Engen Tham of Reuters in Shanghai | Monday, 24 November 2014


China's latest interest rate cut is set to dent the profitability of domestic lenders, especially mid-sized banks, which are already suffering from higher bad loans and a slowdown in profit growth.
The central bank unexpectedly cut rates late on November 21, stepping up efforts to support small and medium-sized enterprises (SMEs) which are struggling to repay loans and access credit, as the economy slides to its slowest growth in nearly a quarter of a century.
It slashed the one-year benchmark lending rate by 40 basis points to 5.6 per cent while lowering the one-year benchmark deposit rate by 25 basis points to 2.75 per cent.
The narrowing of interest rate margins will eat into lenders' profitability, with Cinda Securities' chief strategist, Jiahe Chen, predicting it will cut profits by up to 5.0 per cent.
Interest margins generated from lending have already been shrinking for second-tier lenders, which have been squeezed by competition from online financiers and a rise in funding costs stemming from an industry tussle for deposits.
Fitch Ratings downgraded its credit rating of China Guangfa Bank, a medium-sized lender, two days before the rate-cut announcement, and said the level of off-balance-sheet lending among second-tier banks was a concern.

Task objective
Write out the article on China's interest rate cut beginning at "Engen Tham of" and stopping after "2.75 per cent.", switching "central bank" to "monetary authority".

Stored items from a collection

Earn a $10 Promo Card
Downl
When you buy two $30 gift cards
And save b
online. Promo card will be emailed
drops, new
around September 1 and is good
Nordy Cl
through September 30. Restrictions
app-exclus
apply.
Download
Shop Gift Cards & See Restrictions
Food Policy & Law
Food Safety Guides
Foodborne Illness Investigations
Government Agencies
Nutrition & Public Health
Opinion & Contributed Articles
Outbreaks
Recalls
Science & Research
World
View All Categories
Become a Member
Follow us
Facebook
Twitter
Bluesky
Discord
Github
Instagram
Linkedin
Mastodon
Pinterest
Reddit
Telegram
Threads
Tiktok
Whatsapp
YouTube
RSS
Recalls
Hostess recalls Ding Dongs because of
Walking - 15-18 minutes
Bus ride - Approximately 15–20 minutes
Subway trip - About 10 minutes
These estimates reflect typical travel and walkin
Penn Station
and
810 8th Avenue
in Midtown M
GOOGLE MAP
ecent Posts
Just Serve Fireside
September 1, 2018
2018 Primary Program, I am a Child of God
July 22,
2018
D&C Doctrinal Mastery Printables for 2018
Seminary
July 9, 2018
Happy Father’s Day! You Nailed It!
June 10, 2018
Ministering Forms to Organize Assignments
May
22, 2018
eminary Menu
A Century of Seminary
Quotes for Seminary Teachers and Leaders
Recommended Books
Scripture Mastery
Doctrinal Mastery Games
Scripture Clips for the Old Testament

==

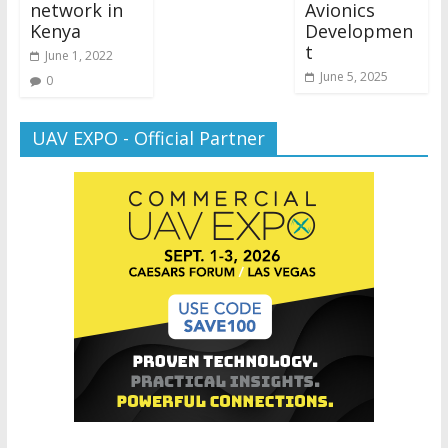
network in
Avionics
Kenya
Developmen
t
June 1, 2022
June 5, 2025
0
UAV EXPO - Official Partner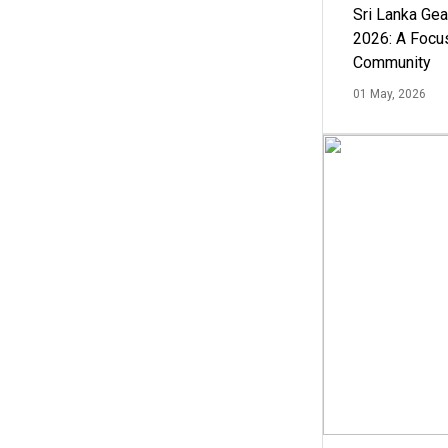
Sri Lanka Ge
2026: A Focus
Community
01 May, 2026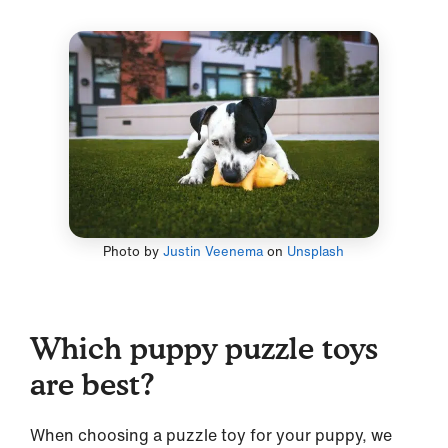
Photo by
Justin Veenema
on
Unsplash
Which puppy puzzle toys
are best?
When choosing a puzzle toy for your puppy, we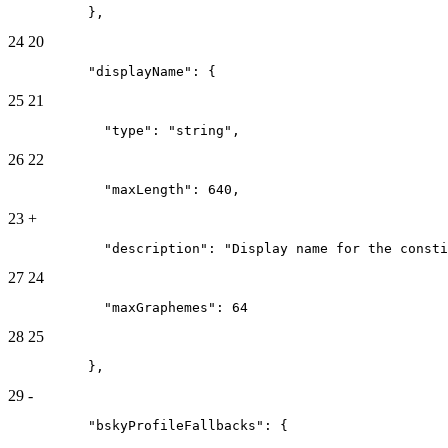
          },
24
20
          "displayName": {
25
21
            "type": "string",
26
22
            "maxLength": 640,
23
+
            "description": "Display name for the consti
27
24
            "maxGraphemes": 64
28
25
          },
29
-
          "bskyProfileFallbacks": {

==

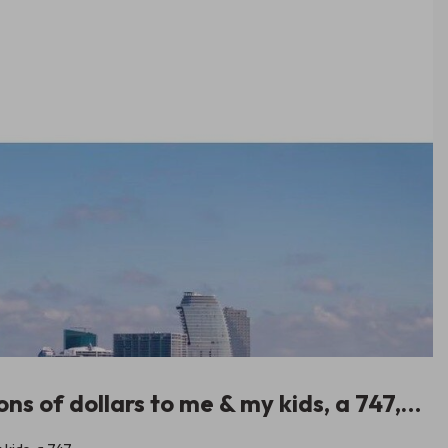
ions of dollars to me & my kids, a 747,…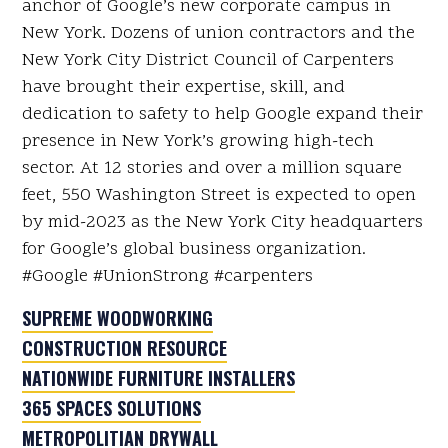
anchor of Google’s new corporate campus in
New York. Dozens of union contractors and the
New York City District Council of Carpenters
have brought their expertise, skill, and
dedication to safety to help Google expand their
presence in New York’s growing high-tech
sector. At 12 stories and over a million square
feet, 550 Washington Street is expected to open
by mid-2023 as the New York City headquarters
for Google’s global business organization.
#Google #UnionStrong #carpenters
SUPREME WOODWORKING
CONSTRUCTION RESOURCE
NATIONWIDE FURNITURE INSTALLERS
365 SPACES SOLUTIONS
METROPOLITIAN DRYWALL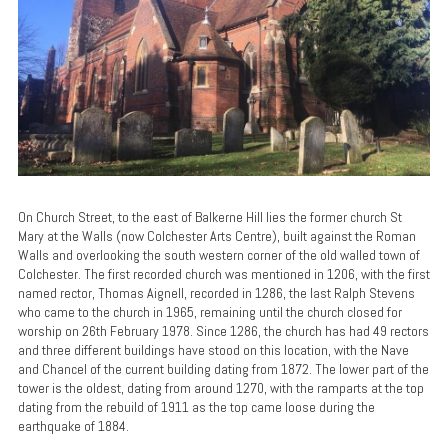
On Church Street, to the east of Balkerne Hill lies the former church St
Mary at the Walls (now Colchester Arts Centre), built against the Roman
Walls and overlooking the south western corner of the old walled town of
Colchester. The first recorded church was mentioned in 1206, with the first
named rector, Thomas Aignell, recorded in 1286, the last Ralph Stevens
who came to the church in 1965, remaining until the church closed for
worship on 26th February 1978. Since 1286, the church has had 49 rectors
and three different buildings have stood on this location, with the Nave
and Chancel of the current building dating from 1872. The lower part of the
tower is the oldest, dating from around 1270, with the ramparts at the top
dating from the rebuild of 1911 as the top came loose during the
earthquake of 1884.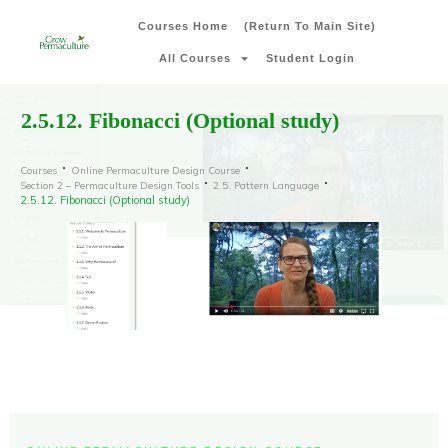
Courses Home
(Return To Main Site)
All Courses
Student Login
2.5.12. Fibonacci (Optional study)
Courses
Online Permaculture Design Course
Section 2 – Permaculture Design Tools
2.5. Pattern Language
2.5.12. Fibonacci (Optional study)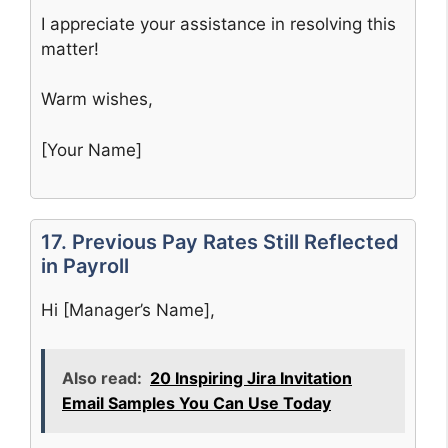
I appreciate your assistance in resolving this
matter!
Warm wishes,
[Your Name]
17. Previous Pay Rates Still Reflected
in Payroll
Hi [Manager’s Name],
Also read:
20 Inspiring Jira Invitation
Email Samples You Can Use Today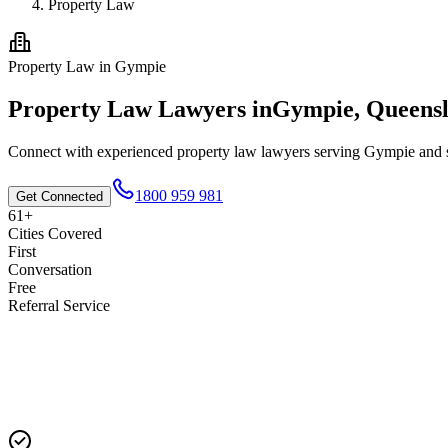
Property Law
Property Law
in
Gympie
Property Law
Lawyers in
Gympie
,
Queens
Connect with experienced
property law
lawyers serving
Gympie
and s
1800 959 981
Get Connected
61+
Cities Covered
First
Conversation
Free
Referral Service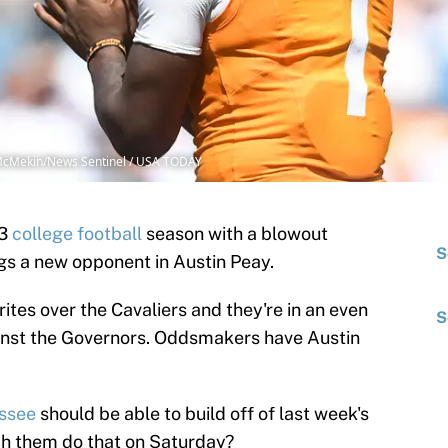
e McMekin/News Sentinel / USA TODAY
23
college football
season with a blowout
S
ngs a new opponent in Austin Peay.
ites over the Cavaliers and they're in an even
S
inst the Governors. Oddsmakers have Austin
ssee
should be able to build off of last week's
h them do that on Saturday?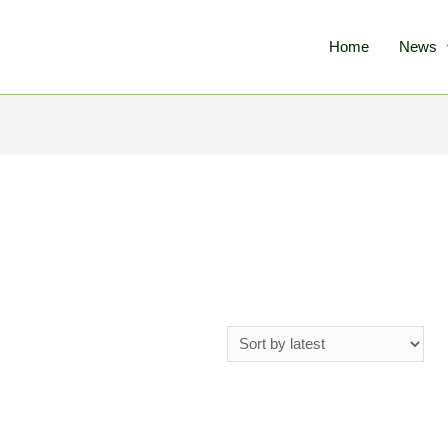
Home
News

Problem solution
Engen Tham of Reuters in Shanghai | Monday, 24 November 2014


China's latest interest rate cut is set to dent the profitability of domestic lenders, especially mid-sized banks, which are already suffering from higher bad loans and a slowdown in profit growth.
The monetary authority unexpectedly cut rates late on November 21, stepping up efforts to support small and medium-sized enterprises (SMEs) which are struggling to repay loans and access credit, as the economy slides to its slowest growth in nearly a quarter of a century.
It slashed the one-year benchmark lending rate by 40 basis points to 5.6 per cent while lowering the one-year benchmark deposit rate by 25 basis points to 2.75 per cent.